----- Provided records

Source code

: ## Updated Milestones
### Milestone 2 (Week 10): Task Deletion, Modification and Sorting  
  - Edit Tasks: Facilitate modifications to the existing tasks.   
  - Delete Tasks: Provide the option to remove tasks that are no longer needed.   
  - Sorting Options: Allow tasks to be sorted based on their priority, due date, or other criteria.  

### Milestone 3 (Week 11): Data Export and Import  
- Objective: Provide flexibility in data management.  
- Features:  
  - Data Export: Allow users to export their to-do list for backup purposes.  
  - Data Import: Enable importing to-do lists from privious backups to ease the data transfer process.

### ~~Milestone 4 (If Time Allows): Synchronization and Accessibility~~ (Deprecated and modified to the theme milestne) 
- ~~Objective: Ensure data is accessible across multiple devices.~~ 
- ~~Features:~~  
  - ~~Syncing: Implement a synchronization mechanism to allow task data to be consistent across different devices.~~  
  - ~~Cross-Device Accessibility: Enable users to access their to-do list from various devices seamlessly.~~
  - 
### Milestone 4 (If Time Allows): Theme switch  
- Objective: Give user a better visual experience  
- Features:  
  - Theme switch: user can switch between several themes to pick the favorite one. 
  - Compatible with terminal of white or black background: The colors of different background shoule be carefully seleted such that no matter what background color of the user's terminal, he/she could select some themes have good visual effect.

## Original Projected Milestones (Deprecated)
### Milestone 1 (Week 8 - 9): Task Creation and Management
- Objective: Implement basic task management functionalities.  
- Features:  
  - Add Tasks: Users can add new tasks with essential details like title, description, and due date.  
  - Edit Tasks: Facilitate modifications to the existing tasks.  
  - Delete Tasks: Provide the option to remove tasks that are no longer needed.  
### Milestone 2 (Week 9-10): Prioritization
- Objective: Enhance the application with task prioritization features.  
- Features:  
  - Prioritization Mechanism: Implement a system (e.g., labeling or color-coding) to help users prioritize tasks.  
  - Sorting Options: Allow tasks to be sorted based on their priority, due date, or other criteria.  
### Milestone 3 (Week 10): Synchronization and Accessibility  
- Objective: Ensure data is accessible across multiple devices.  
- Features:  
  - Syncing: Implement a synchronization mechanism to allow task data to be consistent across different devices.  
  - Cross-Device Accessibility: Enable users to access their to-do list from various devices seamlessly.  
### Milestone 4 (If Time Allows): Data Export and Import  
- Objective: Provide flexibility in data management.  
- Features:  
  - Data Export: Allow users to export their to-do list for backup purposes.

----------

- **To-do item**: Rewrite all the rows above as one numbered list, with each line as its own item and blank lines left out.

- **Output of the task**:
1. Source code
2. : ## Updated Milestones
3. ### Milestone 2 (Week 10): Task Deletion, Modification and Sorting  
4.   - Edit Tasks: Facilitate modifications to the existing tasks.   
5.   - Delete Tasks: Provide the option to remove tasks that are no longer needed.   
6.   - Sorting Options: Allow tasks to be sorted based on their priority, due date, or other criteria.  
7. ### Milestone 3 (Week 11): Data Export and Import  
8. - Objective: Provide flexibility in data management.  
9. - Features:  
10.   - Data Export: Allow users to export their to-do list for backup purposes.  
11.   - Data Import: Enable importing to-do lists from privious backups to ease the data transfer process.
12. ### ~~Milestone 4 (If Time Allows): Synchronization and Accessibility~~ (Deprecated and modified to the theme milestne) 
13. - ~~Objective: Ensure data is accessible across multiple devices.~~ 
14. - ~~Features:~~  
15.   - ~~Syncing: Implement a synchronization mechanism to allow task data to be consistent across different devices.~~  
16.   - ~~Cross-Device Accessibility: Enable users to access their to-do list from various devices seamlessly.~~
17.   - 
18. ### Milestone 4 (If Time Allows): Theme switch  
19. - Objective: Give user a better visual experience  
20. - Features:  
21.   - Theme switch: user can switch between several themes to pick the favorite one. 
22.   - Compatible with terminal of white or black background: The colors of different background shoule be carefully seleted such that no matter what background color of the user's terminal, he/she could select some themes have good visual effect.
23. ## Original Projected Milestones (Deprecated)
24. ### Milestone 1 (Week 8 - 9): Task Creation and Management
25. - Objective: Implement basic task management functionalities.  
26. - Features:  
27.   - Add Tasks: Users can add new tasks with essential details like title, description, and due date.  
28.   - Edit Tasks: Facilitate modifications to the existing tasks.  
29.   - Delete Tasks: Provide the option to remove tasks that are no longer needed.  
30. ### Milestone 2 (Week 9-10): Prioritization
31. - Objective: Enhance the application with task prioritization features.  
32. - Features:  
33.   - Prioritization Mechanism: Implement a system (e.g., labeling or color-coding) to help users prioritize tasks.  
34.   - Sorting Options: Allow tasks to be sorted based on their priority, due date, or other criteria.  
35. ### Milestone 3 (Week 10): Synchronization and Accessibility  
36. - Objective: Ensure data is accessible across multiple devices.  
37. - Features:  
38.   - Syncing: Implement a synchronization mechanism to allow task data to be consistent across different devices.  
39.   - Cross-Device Accessibility: Enable users to access their to-do list from various devices seamlessly.  
40. ### Milestone 4 (If Time Allows): Data Export and Import  
41. - Objective: Provide flexibility in data management.  
42. - Features:  
43.   - Data Export: Allow users to export their to-do list for backup purposes.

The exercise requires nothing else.